Your task is to copy the stretch of lines in the records below that begins with the line containing "Annotated regions visible in this slice (expert" and ends with the line containing "Chest CT, one axial slice. Slice 198", exactly as written, with nothing added.
EXTRACTED RECORDS Start Marker
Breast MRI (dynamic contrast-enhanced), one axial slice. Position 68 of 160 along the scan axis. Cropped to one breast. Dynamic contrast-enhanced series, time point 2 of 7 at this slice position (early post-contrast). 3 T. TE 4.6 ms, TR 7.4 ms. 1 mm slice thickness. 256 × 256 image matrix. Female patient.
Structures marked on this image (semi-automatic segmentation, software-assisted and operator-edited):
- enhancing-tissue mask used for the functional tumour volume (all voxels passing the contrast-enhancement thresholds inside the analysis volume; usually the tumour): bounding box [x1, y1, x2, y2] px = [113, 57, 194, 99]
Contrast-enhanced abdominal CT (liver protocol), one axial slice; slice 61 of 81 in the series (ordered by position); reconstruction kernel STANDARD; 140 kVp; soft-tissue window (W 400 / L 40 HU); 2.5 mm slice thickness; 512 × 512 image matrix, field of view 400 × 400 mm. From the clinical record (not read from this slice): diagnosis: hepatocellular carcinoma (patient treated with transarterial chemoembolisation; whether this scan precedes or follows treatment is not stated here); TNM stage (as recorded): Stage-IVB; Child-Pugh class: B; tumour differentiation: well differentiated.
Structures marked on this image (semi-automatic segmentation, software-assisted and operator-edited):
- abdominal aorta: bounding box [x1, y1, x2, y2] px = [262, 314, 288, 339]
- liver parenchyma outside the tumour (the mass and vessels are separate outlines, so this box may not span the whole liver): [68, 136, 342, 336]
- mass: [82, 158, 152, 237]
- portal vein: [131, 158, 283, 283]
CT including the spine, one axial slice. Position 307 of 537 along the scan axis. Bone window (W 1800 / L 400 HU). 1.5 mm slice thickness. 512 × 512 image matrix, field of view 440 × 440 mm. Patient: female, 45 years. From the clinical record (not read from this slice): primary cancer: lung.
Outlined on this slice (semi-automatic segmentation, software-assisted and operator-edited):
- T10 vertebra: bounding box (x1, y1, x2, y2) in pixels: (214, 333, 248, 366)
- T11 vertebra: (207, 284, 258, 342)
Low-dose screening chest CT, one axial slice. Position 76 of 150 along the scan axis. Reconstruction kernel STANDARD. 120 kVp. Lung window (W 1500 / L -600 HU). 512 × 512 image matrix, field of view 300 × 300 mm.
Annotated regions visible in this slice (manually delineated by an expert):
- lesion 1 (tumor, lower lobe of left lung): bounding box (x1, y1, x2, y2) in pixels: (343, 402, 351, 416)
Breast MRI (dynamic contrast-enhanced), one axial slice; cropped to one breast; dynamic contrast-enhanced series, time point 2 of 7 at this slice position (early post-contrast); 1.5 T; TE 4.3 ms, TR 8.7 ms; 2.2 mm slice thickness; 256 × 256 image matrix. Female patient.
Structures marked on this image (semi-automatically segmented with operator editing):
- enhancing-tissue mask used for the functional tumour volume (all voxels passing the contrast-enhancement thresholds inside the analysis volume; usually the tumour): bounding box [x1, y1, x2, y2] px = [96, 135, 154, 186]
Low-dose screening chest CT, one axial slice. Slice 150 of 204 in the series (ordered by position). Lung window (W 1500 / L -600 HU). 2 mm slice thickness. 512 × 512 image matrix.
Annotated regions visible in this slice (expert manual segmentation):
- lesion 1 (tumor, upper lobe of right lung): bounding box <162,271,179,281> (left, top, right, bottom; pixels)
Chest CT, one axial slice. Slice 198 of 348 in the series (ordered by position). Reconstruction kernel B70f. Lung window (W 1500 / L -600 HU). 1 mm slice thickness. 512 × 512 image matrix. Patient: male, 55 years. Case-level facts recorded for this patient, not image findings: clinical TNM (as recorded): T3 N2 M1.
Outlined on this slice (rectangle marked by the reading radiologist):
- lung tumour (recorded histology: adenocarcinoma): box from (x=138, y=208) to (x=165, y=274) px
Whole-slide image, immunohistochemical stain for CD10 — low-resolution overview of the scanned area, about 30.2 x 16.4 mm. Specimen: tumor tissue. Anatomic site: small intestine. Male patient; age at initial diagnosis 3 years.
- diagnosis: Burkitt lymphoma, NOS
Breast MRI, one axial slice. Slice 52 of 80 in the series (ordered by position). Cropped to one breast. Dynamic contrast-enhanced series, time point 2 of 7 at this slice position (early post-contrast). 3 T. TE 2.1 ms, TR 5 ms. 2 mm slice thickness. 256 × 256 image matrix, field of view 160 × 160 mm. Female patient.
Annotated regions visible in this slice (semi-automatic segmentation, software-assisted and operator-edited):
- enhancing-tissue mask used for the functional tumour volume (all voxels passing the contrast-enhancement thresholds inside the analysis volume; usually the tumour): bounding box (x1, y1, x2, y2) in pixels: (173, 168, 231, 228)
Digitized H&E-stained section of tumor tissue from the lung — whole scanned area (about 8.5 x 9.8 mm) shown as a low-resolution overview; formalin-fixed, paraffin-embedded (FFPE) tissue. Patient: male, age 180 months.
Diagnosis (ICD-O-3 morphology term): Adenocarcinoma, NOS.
EXTRACTED RECORDS End Marker
* [TASK SOLUTION]
Annotated regions visible in this slice (expert manual segmentation):
- lesion 1 (tumor, upper lobe of right lung): bounding box <162,271,179,281> (left, top, right, bottom; pixels)
Chest CT, one axial slice. Slice 198 of 348 in the series (ordered by position). Reconstruction kernel B70f. Lung window (W 1500 / L -600 HU). 1 mm slice thickness. 512 × 512 image matrix. Patient: male, 55 years. Case-level facts recorded for this patient, not image findings: clinical TNM (as recorded): T3 N2 M1.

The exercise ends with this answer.